EXERCISE:
Repeat every line of each item below verbatim, omitting the pictures.

[Data visualization images]
-------------------------

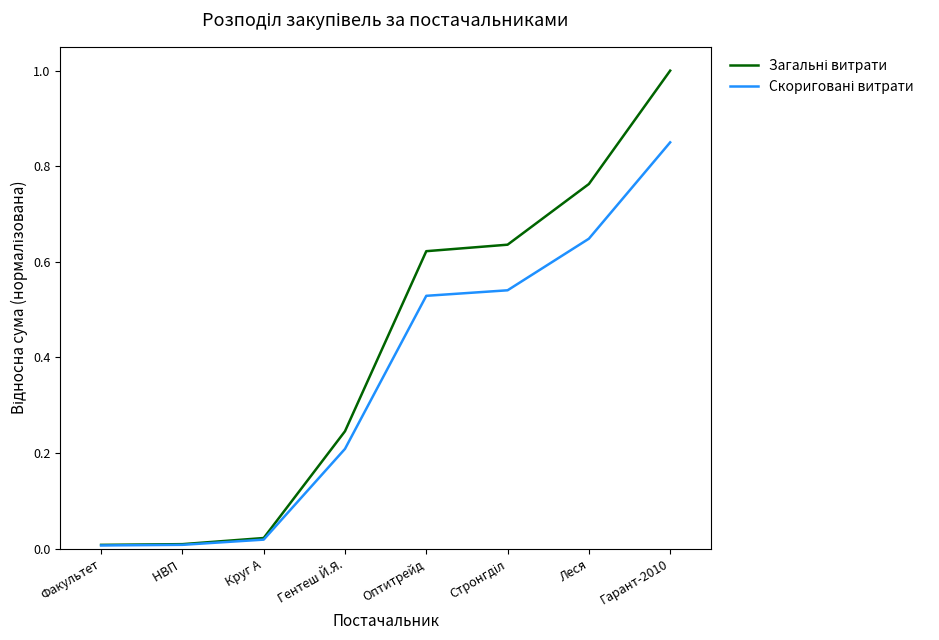

What is the greatest value displayed?

1.0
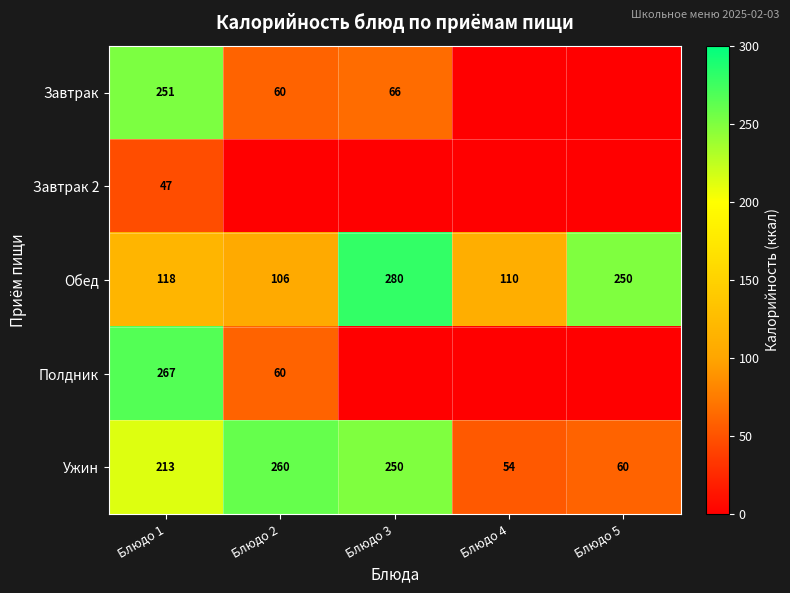

List the labels in order of Обед value, largest first.

Блюдо 3, Блюдо 5, Блюдо 1, Блюдо 4, Блюдо 2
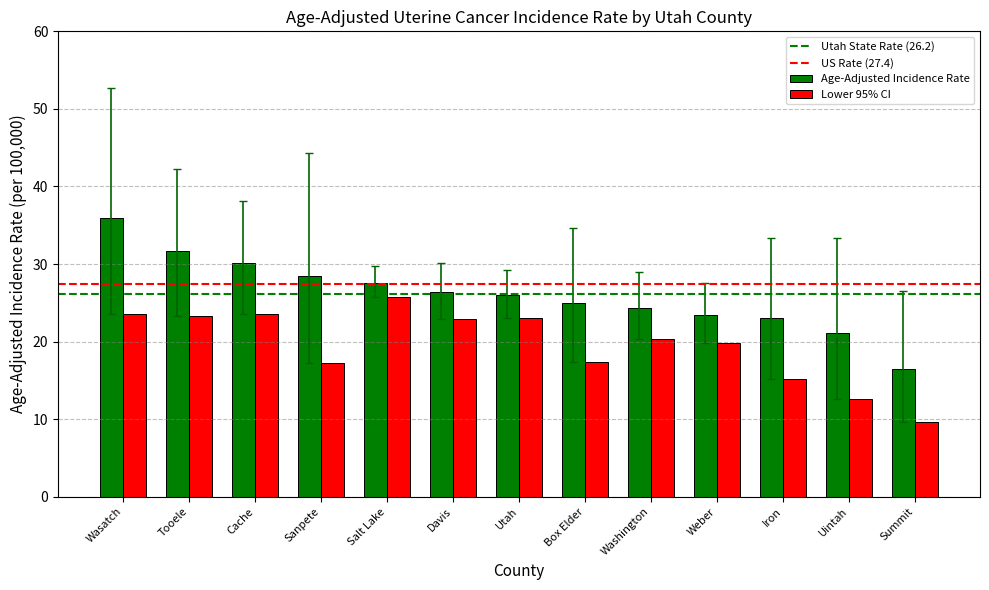

Rank the series at Cache from lowest to highest value.

Lower 95% CI, Age-Adjusted Incidence Rate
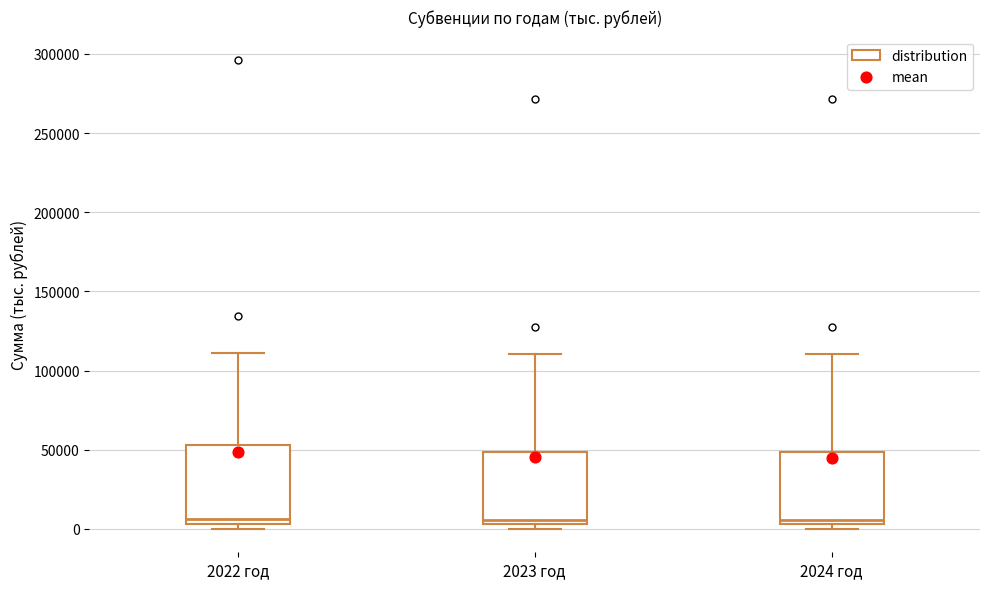

Where is the upper edge of the box for 2022 год on the y-axis? The values are not printed on the chart, so give them approximately, as read against the axis.

55000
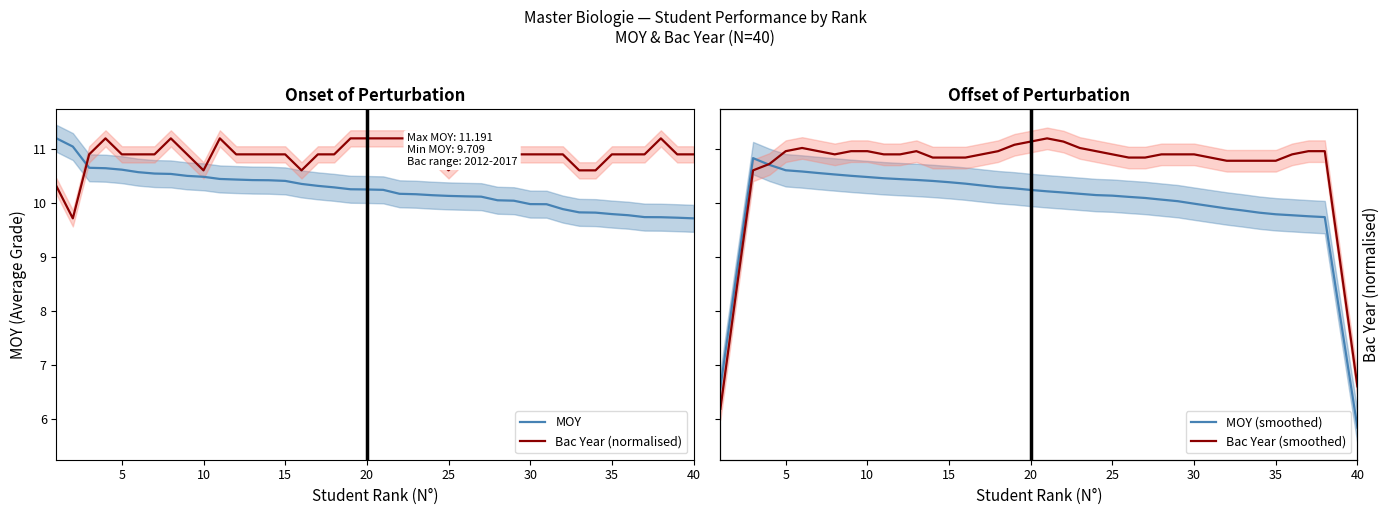

The value of MOY at 10 is 3.2. True or false?

False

-------------------------

ANSWER TO THIS PROBLEM:
What is the greatest value displayed?

1.0

List the labels in order of Обед value, largest first.

Блюдо 3, Блюдо 5, Блюдо 1, Блюдо 4, Блюдо 2

Rank the series at Cache from lowest to highest value.

Lower 95% CI, Age-Adjusted Incidence Rate

Where is the upper edge of the box for 2022 год on the y-axis? The values are not printed on the chart, so give them approximately, as read against the axis.

55000

The value of MOY at 10 is 3.2. True or false?

False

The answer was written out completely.